Als er den Polizisten die Ermittlungen in der eigenen Fiktion hatte aufnehmen lassen, erzählt Karl Ove Knausgård auf dem Podium, sei er dabei auf den Faust-Mythos gestoßen. Er schwöre, nichts von der überlieferten Todesbeschreibung gewusst zu haben, als er die drei Black-Metal-Jugendlichen im ersten Band auf ähnliche Weise zurichten ließ. Anschließend habe er aber Goethes und Christopher Marlowes Bearbeitungen des Faust-Stoffes gelesen: „Marlowe ist nur ein paar Kilometer von meinem derzeitigen Wohnort gestorben. Da wusste ich, dass ich im nächsten Band über Faust, Marlowe und London schreiben muss und über jemanden, der einen Pakt mit dem Teufel schließt und dem am Ende das Schlimmste passiert, was einem Menschen widerfahren kann.“

Schriftsteller Karl Ove Knausgard bei der Litcologne-Veranstaltung 'Einzug in das dritte Königreich'.

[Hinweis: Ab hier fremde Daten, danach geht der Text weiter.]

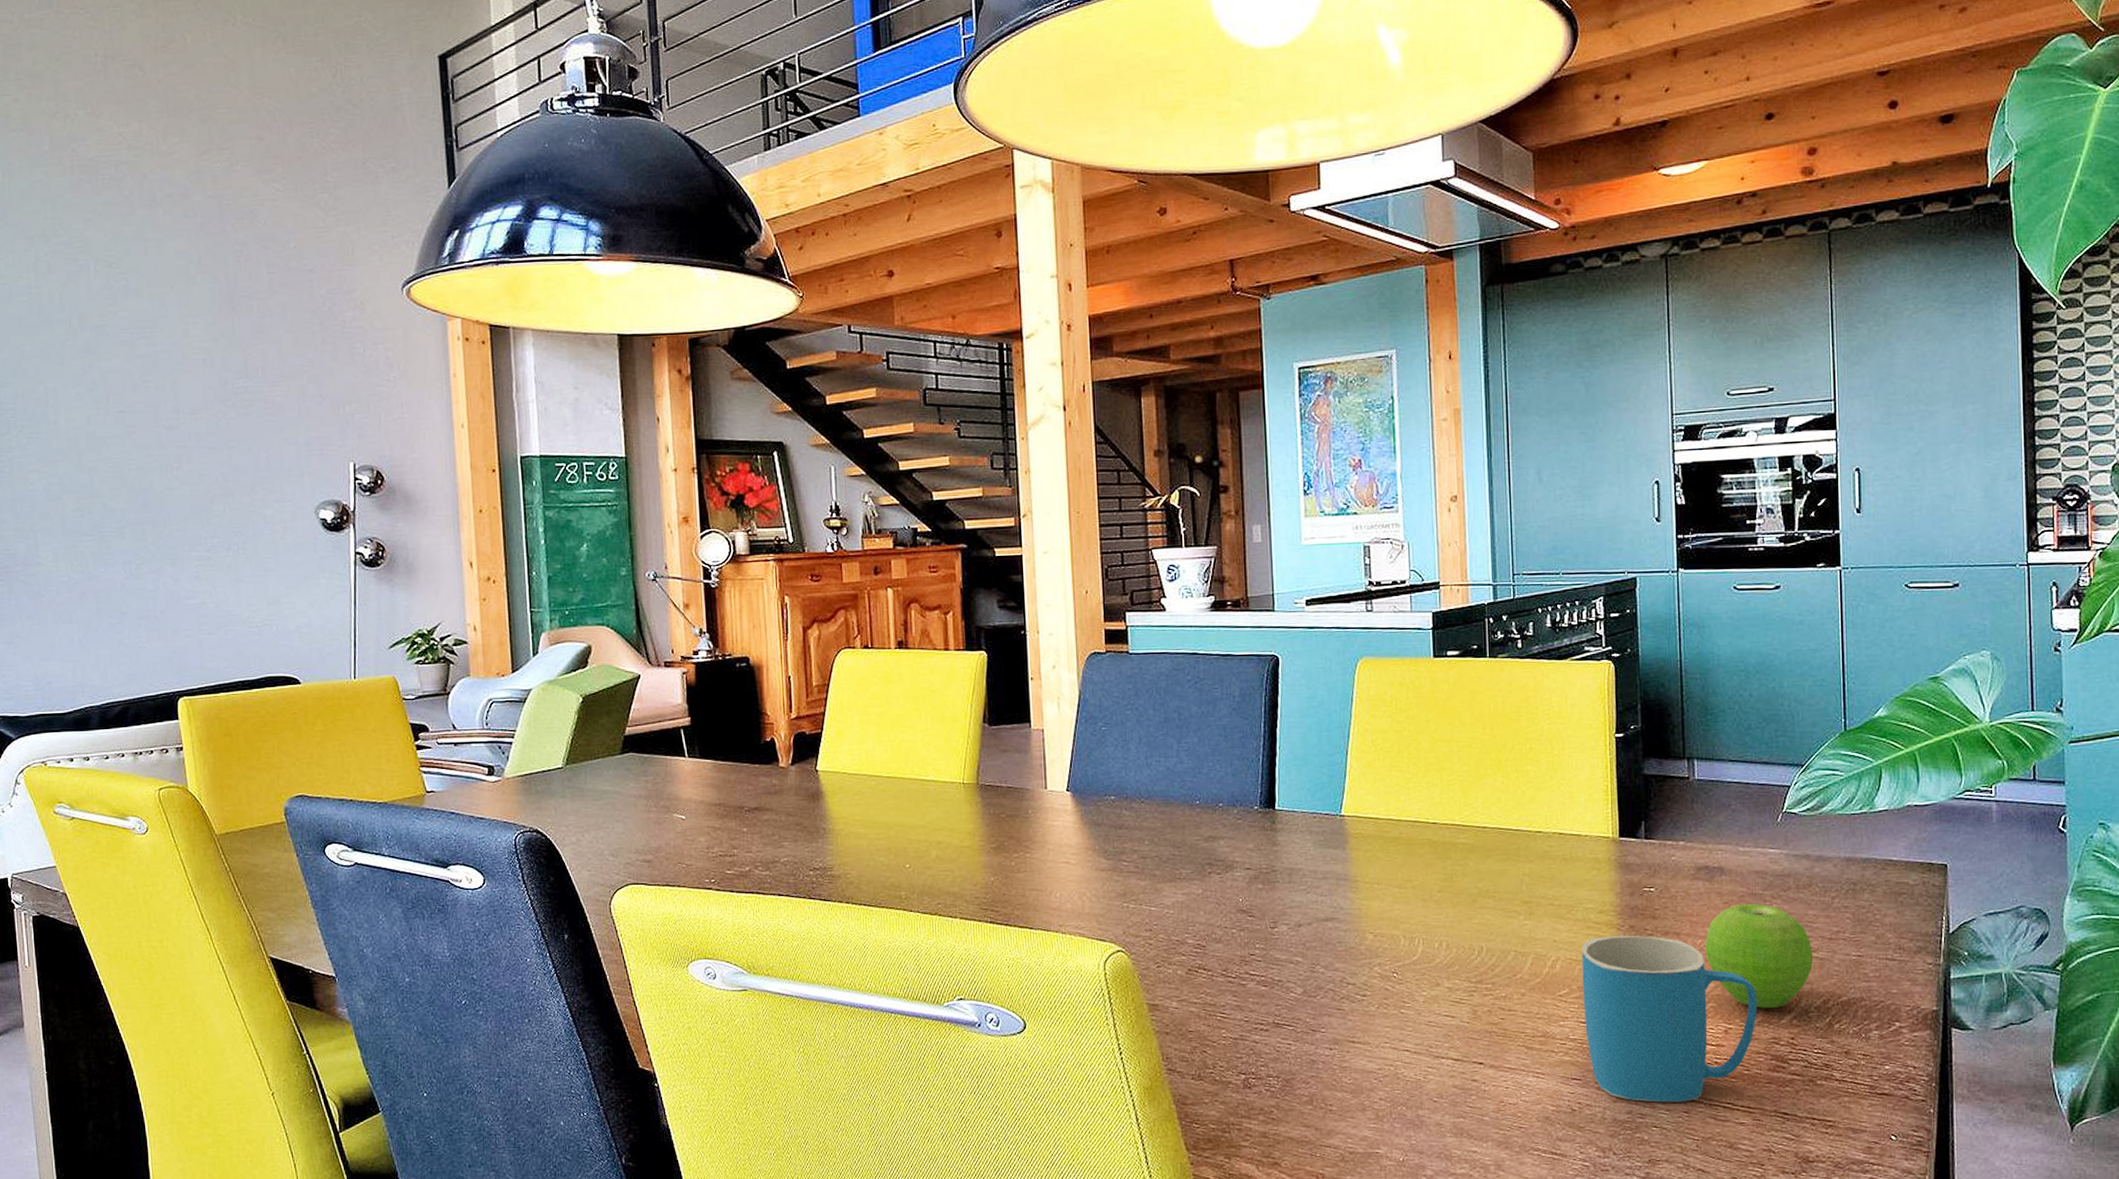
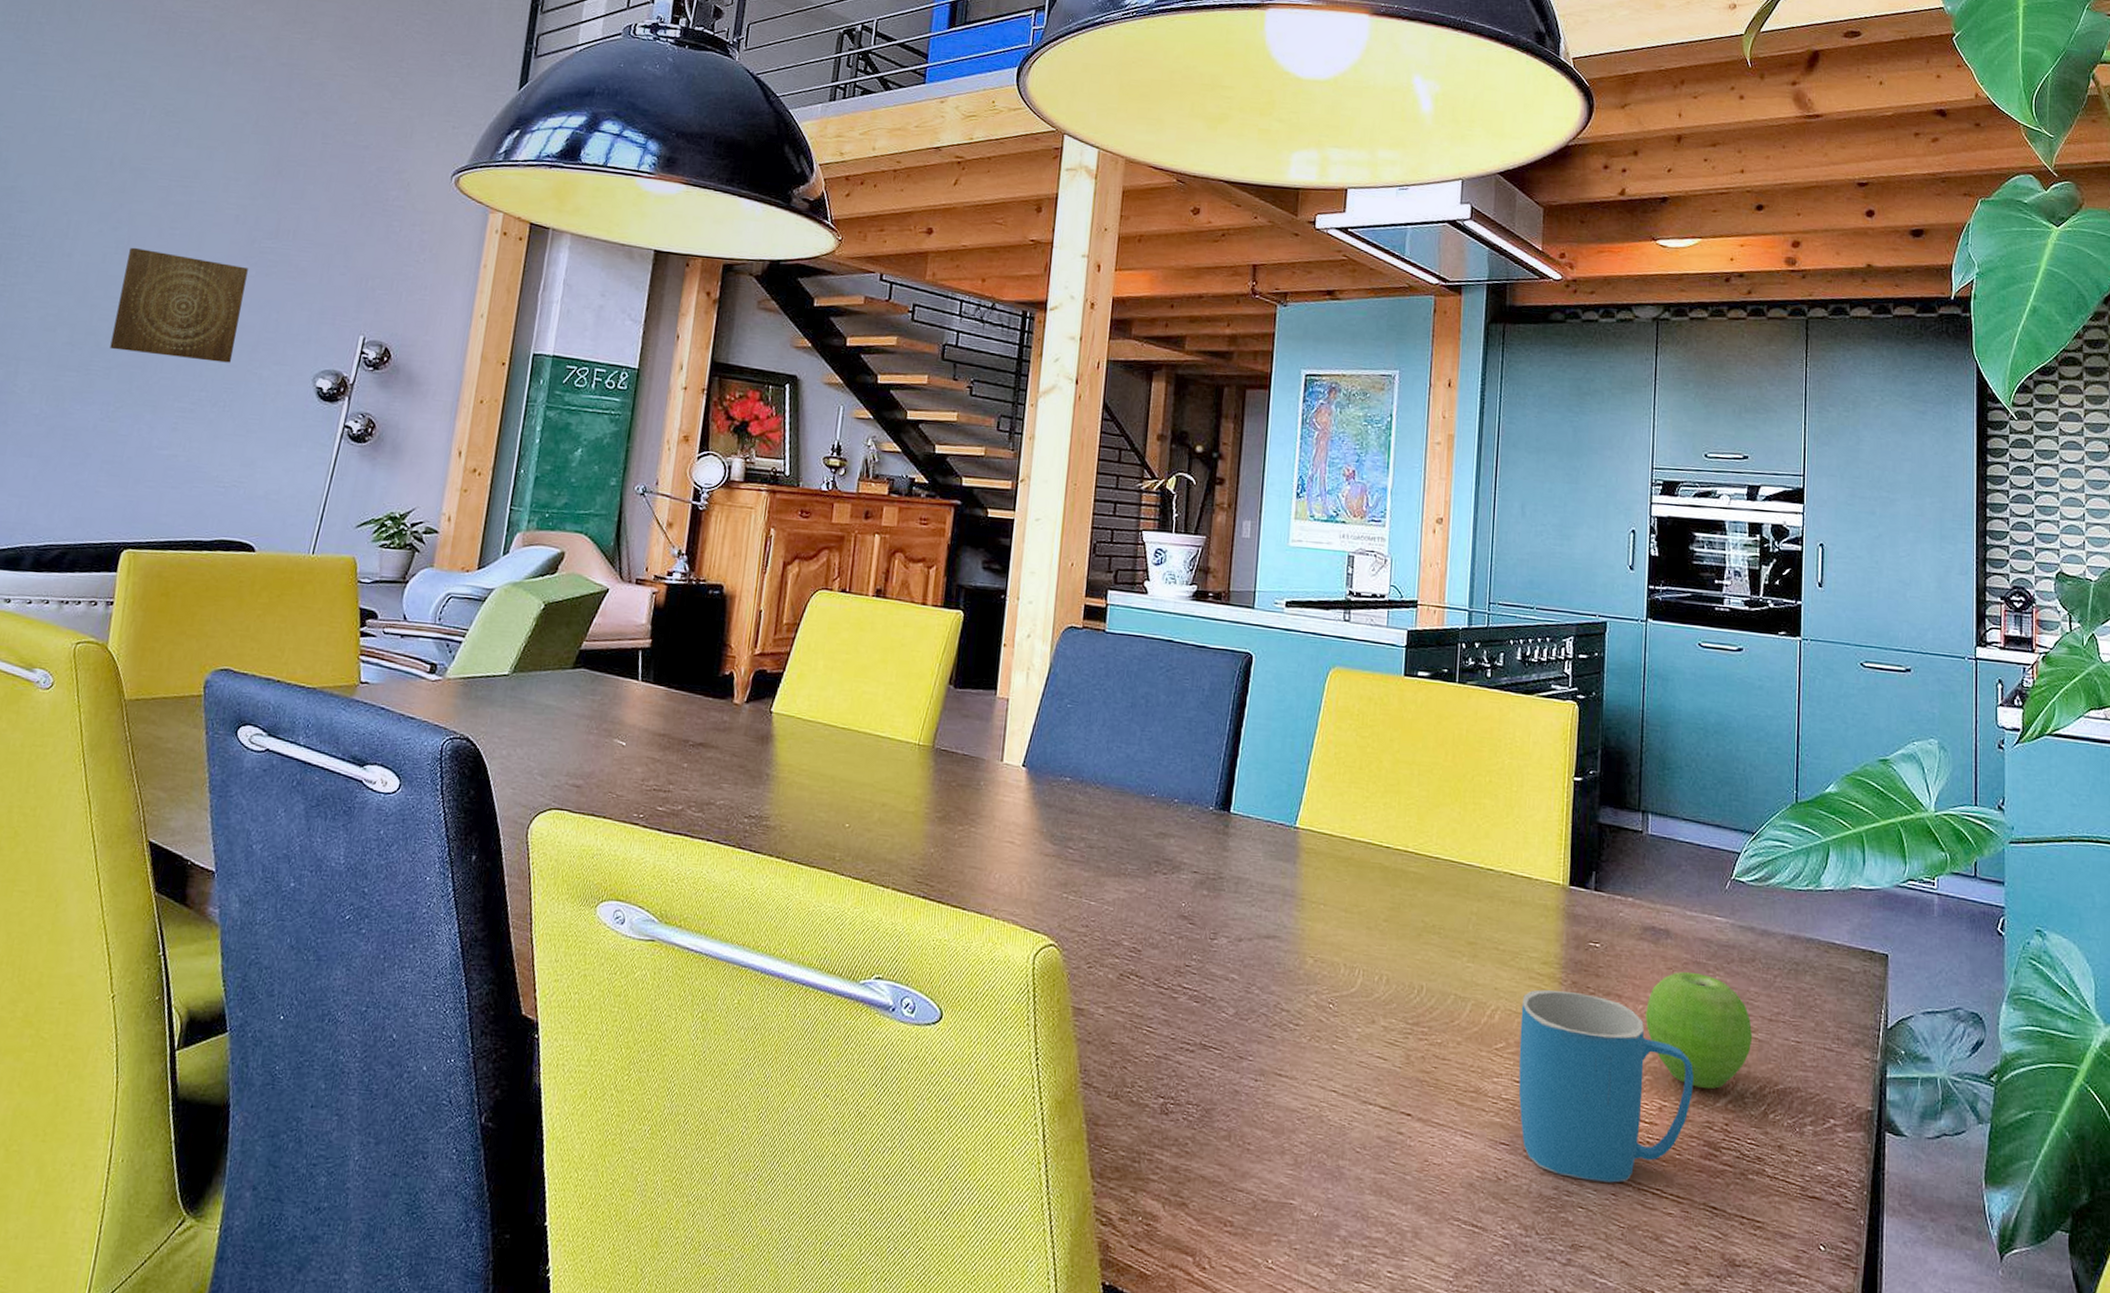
wall art: none [110,406,234,509] -> present [110,247,248,363]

Karl Ove Knausgård in der Kölner Flora.

Wie ein Schachtelteufel war der Gottseibeiuns schon zu Anfang seines endzeitlichen Epos der Psyche des Autors entsprungen. Sein Bruder, der den Schriftsatz von „Der Morgenstern“ besorgte, so Knausgård, hatte ihm damals eine SMS geschickt: „Du glaubst nicht, wie viele Seiten es werden: genau 666.“ Was nur für die norwegische Ausgabe gilt.

Andreas Platthaus hatte ihm bereits zuvor die Gretchenfrage gestellt. Darauf, wie er es mit der Religion halte, könne er keine einfache Antwort geben, hatte der Autor aufgestöhnt und auf sein umfangreiches Werk verwiesen, das sich ja mit ebensolchen Fragen beschäftigte. Schon in seinem zweiten Roman „Alles hat seine Zeit“ habe er über Engel geschrieben, aus reiner Neugier: „Die kommen in der Bibel zuerst als sehr körperliche Wesen vor, sie essen sogar, dann werden sie zunehmend ätherischer – bis schließlich niemand mehr an Engel glaubt. Genauso verhält es sich heute mit dem Teufel oder der Auferstehung. Die Verbindung zwischen der Religion und dem Körper wurde gekappt, das finde ich sehr interessant.“

Hier, zwischen Körper und Geist, vermutet der Norweger auch die Verbindung von Literatur und Religion: „Das Gehirn ist reiner Körper, aber das, was es erschaffen kann, ist es nicht. Das hat etwas mit Religion zu tun, mit uns, mit überhaupt allem.“ Im Original lautet der Titel des dritten „Morgenstern“-Bandes „Das dritte Reich“. Das sei, versichert Knausgård, keineswegs so provokant gemeint, wie bei seinem autobiografischen Zyklus, den er nach Hitlers Hetzschrift „Mein Kampf“ benannt hatte – man konnte es als vorauseilende Selbstanklage des übergroßen Autoren-Ichs begreifen. „Das dritte Reich“ verweise jedoch nicht auf die Nazis, sondern auf die mittelalterliche Vorstellung, dass auf die Reiche Gottes und Jesu die nach-endzeitliche Herrschaft des Heiligen Geistes folge.

Sprach Karl Ove Knausgård und verdrückte sich noch während der Verabschiedung aus dem Saal. Er hatte genug gesagt.